ACTIONS REQUISES:
**a)** Transcrivez fidèlement l'extrait du débat sur l'enseignement supérieur, depuis « Il est essentiel » jusqu'à « Cohen, sur l’article. ».
**b)** Rédigez la suite de l'extrait du débat sur l'enseignement supérieur, en reprenant après sa dernière phrase.

TEXTE DU DOCUMENT:
# # # # #

Nous le savons tous, les carrières sont de plus en plus évolutives, exigeant des capacités auxquelles le supérieur prépare, les travailleuses et travailleurs polyvalents étant les plus à même de changer de profession et d’entreprise.

Il est essentiel de rappeler que la détention d’un diplôme du supérieur est un formidable rempart contre le chômage, toujours perfectible, certes, mais bien réel. Même si le chômage des jeunes diplômés reste un problème et qu’il tend à se développer, le taux de chômage à trois ans est de 50 % pour les non-diplômés, alors qu’il n’est « que » de 13 % pour les diplômés du supérieur et de 26 % pour les diplômés du secondaire.

Quand on entend dire qu’il faut mettre un terme au « mythe du supérieur pour toutes et tous », nous comprenons qu’il faudrait en finir avec la possibilité pour toutes et tous de se construire un avenir. Nous le déplorons et restons attachés à une ambition de formation pour les étudiants du supérieur. Elle manque singulièrement dans le débat qui nous occupe aujourd’hui.

Mme la présidente. La parole est à Mme Laurence Cohen, sur l’article.

Mme Laurence Cohen. Je veux insister sur le fait que les jeunes femmes seront les premières victimes de votre réforme, madame la ministre, bien qu’elles soient plus nombreuses dans les séries générales et qu’elles réussissent mieux au baccalauréat. En effet, les attendus, dont on arrive déjà à appréhender le cadre par les premières délibérations des établissements et le document de cadrage du ministère, laissent craindre la création de tunnels du secondaire vers le supérieur. De fait, l’officialisation de ces tunnels pose la question de la perpétuation à l’échelon du supérieur de l’orientation sexuée.

Officialiser des barrières, notamment concernant les séries au baccalauréat, c’est empêcher celles et ceux qui veulent poursuivre leurs études dans une autre direction que celle ouverte par la série choisie de s’orienter vers leur projet d’études. Pour les jeunes femmes, cette orientation biaisée dans le supérieur représente un obstacle supplémentaire, dans la mesure où le choix de série, dès la fin de la troisième, est déjà genré.

# # # # #

DONNÉES ENREGISTRÉES:
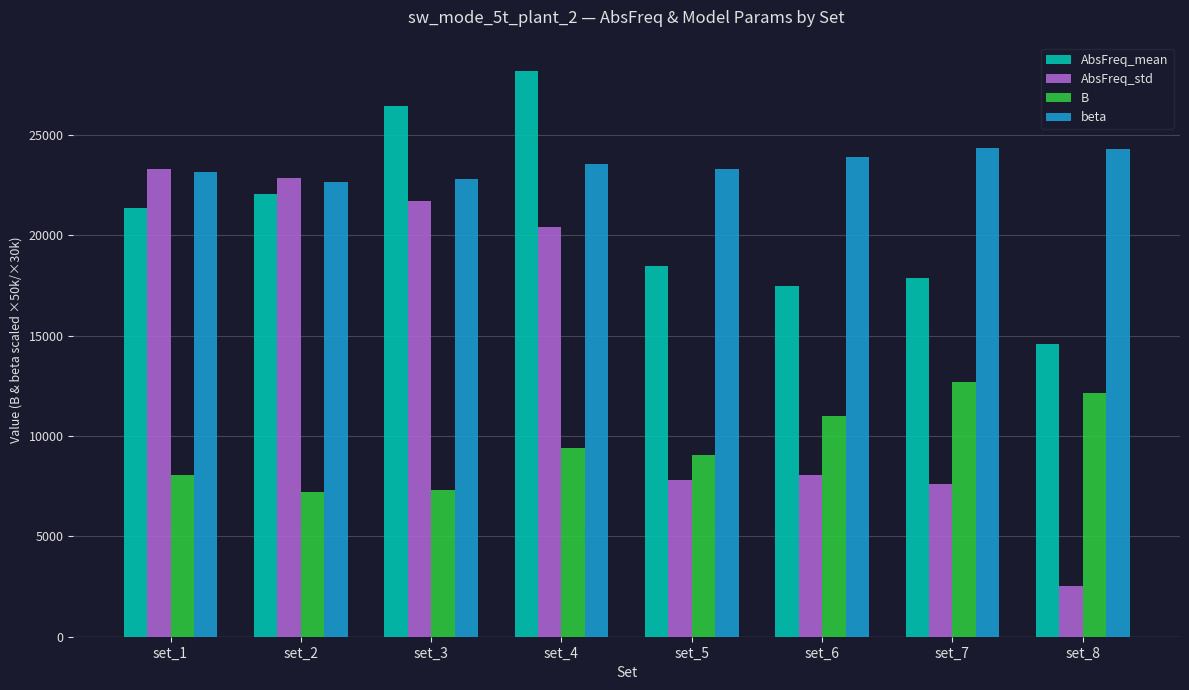

What is the value of the beta bar at the 5th from the left?

23303.2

# # # # #

RÉPONSES PAR POINT:
**a)**
Il est essentiel de rappeler que la détention d’un diplôme du supérieur est un formidable rempart contre le chômage, toujours perfectible, certes, mais bien réel. Même si le chômage des jeunes diplômés reste un problème et qu’il tend à se développer, le taux de chômage à trois ans est de 50 % pour les non-diplômés, alors qu’il n’est « que » de 13 % pour les diplômés du supérieur et de 26 % pour les diplômés du secondaire.

Quand on entend dire qu’il faut mettre un terme au « mythe du supérieur pour toutes et tous », nous comprenons qu’il faudrait en finir avec la possibilité pour toutes et tous de se construire un avenir. Nous le déplorons et restons attachés à une ambition de formation pour les étudiants du supérieur. Elle manque singulièrement dans le débat qui nous occupe aujourd’hui.

Mme la présidente. La parole est à Mme Laurence Cohen, sur l’article.

**b)**
Ainsi, comme le montrait Françoise Vouillot, les stéréotypes sexistes influencent les orientations, a fortiori dans l’âge de construction de soi. C’est comme cela qu’on se retrouve avec une filière littéraire composée à 81 % de lycéennes, contre à peine 45 % en filière scientifique. Sur ce point, il est d’ailleurs intéressant de noter que, dans le cas de la filière S, à note égale, un vœu de lycéen est plus souvent respecté qu’un vœu de lycéenne… On retrouve aussi cette différentiation sexuée en filières technologiques et professionnelles, où la distinction se fait entre filières de production pour les jeunes hommes et filières de services pour les jeunes femmes. On peut faire ce constat dans tous les pays, notamment occidentaux, comme le pointait un rapport de l’UNESCO…

De fait, en créant des barrières à l’entrée en L1 en fonction des séries et enseignements, comme l’ont déjà décidé certaines universités et comme l’impliquent les attendus nationaux, vous rassurez certains élèves, certes, mais vous maintenez les jeunes femmes dans une orientation genrée. Je vous l’accorde, madame la ministre, le travail d’émancipation des jeunes femmes ne débute pas à la fin du lycée, mais il aurait été de bon ton que votre réforme n’ajoute pas une pierre à cet édifice d’orientation subie.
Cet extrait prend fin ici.